British and Irish Lions 25 Argentina 25

On one hand, complete disaster. On the other, some interesting source material for the British Lions and their coach Sir Clive Woodward as they prepare to undertake the most difficult task in professional rugby.

Woodward and his class of 2005 leave for New Zealand later this week no doubt conscious that their first public appearance had been somewhat embarrassing.

They have been found wanting by a second-rate rugby nation shorn of more than 20 of their front-line players. How can the Lions be expected to fare in the land of the Maori warrior?

The coach could argue that this was far from his Test line-up and he could also point to the return of Jonny Wilkinson as a major plus.

The golden boy of English rugby returned to the international arena with calm assurance, running the ball with alacrity and kicking his goals as though he'd never been away. He even landed his final face-saving penalty deep into injury time much as he'd rescued England 18 months ago.

He and his opposite number Federico Todeschini made every kick count as the Millennium Stadium witnessed its second penalty shoot-out in three days. Both men landed 20 points apiece.

Elsewhere Woodward will use the evidence of last night to determine in which areas his team needs to be developed and which players look capable of providing that improvement.

The scrum was a massive weakness and in the first half alone was culpable for three points and could have coughed a few more.

The Irish duo of John Hayes and Shane Byrne, and their English loosehead Graham Rowntree, were ground into dust in the opening period . As a result, the Lions set-piece went backwards at a rapid rate.

That will be a huge comfort to All Blacks coach Graham Henry who will be aware that he will have to find a way to counter a traditional strength of many touring sides. On this showing he may not have to.

Another who enjoyed a less-than-memorable Lions debut was scrum-half Gareth Cooper who fumbled for Argentina's opening try and whose lack of touch on his passing seriously inhibited their cause.

And Irishman Gordan D'Arcy looked a shadow of the centre who dominated the 2004 Six Nations who had been held by many as the natural partner for tour captain Brian O'Driscoll.

He was willing in attack but he had a touch of the Roberto Duran - hands of stone - never more so than when he should have collected a Geordan Murphy pass to scamper ten yards to score the winner.

Like so many balls that came his way last night, it hit the turf.

Quite how Woodward's men trailed by only three points at half time is remarkable. Man for man they might have been better players - at times they showed it - but those occasions were all too rare and it was the visitors who looked as though they had been handpicked from the cream of four elite rugby playing nations.

Their greater cohesion reaped the first 13 points in as many minutes as Todeschini landed two penalties and converted a try made by Lisandro Arbizu and scored by winger Jose Nunez Piossek.

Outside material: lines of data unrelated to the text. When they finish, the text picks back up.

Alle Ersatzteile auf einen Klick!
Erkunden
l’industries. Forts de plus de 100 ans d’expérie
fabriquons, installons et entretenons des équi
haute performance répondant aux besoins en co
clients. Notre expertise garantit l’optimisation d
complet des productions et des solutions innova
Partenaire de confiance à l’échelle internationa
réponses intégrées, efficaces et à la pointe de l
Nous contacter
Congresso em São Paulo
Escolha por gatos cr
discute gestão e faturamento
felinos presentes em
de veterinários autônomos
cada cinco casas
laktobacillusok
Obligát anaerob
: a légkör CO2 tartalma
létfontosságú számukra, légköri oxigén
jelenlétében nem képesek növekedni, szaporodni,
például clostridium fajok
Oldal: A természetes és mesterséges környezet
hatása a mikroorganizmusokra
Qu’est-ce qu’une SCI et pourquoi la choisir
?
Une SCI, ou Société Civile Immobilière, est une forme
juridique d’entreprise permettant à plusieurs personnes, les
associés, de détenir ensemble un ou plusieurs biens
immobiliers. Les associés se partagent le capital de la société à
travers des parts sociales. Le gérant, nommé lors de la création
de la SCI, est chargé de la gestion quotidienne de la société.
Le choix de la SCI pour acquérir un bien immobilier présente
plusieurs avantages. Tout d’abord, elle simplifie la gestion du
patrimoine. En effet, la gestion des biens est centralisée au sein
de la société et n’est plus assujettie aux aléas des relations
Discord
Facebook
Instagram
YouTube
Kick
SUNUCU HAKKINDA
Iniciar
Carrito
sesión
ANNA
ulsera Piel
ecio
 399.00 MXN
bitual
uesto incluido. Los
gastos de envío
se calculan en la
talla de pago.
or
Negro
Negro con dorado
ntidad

The Lions only try, after 17 minutes, was the product of England captains past, present and future as Martin Corry stopped No 8 Juan Manuel Leguizamen from crossing the gain-line in his own 22. That gave his team an attacking line-out which was nudged deeper into Pumas territory where Wilkinson made the first of several adept offloads by releasing Ollie Smith at full pace over the line.

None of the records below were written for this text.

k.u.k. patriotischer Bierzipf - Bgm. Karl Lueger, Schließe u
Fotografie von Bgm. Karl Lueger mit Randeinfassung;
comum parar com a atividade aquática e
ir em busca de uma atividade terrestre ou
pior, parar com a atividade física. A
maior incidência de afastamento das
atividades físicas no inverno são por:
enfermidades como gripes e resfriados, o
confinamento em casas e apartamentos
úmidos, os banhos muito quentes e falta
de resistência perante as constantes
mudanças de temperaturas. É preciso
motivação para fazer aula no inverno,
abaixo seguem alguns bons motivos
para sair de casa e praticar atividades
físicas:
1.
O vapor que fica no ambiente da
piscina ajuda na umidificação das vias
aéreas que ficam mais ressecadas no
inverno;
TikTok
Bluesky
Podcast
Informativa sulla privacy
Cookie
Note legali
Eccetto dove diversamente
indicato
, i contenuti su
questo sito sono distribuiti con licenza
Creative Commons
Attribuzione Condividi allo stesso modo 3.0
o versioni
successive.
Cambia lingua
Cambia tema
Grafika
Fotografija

The rest of the first half belonged to Wilkinson and Todeschini who exchanged goals as schoolboys do football cards. Both packs simply give away penalties.

It meant Mr Dickinson's whistle was never far from his lips, thus attacking rugby could not flourish. But that the Pumas because when men like Shane Williams and Denis Hickie did get the ball in hand they looked reasonably incisive. It was down to Jonny and his wonder boot to spare a few blushes.

LIONS: Murphy; Hickie, Smith (Horgan 61), D'Arcy, Williams; Wilkinson, Cooper (Cusiter 59); Rowntree, Byrne (Thompson 70), Hayes (White 50), O'Callaghan (Kay 70), Grewcock, Corry, Moody, Owen. Replacements: Dallaglio, O'Gara.

ARGENTINA: Stortoni; Nunez Piossek, Arbizu, Contemponi, Leonelli; Todeschini, Fernandez Miranda; Mendez, Ledesma, Reggiardo, Bouza, Sambucetti (Carizza 73), Schusterman, Genoud (Sanz 71), Leguizamon. Replacements: Guinazu, De Chazal, Lopez, Fleming, Bosch, Serra.